WHAT NEEDS TO BE DONE — Look through the material below and return every line that contains "laptop".

SOURCE DATA —
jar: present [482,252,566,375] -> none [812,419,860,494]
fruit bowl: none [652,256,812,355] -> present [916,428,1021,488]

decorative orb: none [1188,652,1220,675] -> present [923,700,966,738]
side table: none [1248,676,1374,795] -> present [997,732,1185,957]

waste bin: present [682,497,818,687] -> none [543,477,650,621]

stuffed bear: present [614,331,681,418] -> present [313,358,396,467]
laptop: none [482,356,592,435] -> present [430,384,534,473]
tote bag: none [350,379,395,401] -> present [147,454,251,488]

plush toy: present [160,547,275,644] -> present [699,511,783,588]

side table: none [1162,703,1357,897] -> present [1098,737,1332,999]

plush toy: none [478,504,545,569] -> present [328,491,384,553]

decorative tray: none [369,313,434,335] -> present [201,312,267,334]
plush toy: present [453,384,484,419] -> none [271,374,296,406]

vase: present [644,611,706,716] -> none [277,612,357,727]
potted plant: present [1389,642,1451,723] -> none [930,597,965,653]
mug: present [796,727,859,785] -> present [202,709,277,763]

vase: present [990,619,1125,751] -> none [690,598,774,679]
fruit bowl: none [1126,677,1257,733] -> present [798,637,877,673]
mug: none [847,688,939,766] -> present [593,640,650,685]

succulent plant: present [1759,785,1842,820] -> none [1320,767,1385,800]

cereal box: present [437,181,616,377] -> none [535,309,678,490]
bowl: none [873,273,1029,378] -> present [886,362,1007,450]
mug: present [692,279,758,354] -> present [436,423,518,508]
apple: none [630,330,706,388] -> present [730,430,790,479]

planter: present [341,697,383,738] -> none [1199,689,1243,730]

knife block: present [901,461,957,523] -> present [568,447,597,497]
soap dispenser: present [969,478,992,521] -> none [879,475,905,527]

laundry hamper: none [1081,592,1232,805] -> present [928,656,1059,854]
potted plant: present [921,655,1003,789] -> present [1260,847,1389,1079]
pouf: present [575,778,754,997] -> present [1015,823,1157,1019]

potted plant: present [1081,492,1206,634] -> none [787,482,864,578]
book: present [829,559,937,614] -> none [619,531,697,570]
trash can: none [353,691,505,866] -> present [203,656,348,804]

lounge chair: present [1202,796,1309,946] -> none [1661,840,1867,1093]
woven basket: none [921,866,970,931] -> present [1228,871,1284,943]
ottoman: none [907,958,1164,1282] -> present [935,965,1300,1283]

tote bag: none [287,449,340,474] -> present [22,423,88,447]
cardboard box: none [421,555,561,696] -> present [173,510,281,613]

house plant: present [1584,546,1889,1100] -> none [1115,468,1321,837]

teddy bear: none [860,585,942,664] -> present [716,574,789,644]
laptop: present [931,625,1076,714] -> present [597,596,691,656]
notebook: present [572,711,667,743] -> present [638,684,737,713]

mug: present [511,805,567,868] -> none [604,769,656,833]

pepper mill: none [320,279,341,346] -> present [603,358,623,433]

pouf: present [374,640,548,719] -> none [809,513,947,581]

REPLY —
laptop: none [482,356,592,435] -> present [430,384,534,473]
laptop: present [931,625,1076,714] -> present [597,596,691,656]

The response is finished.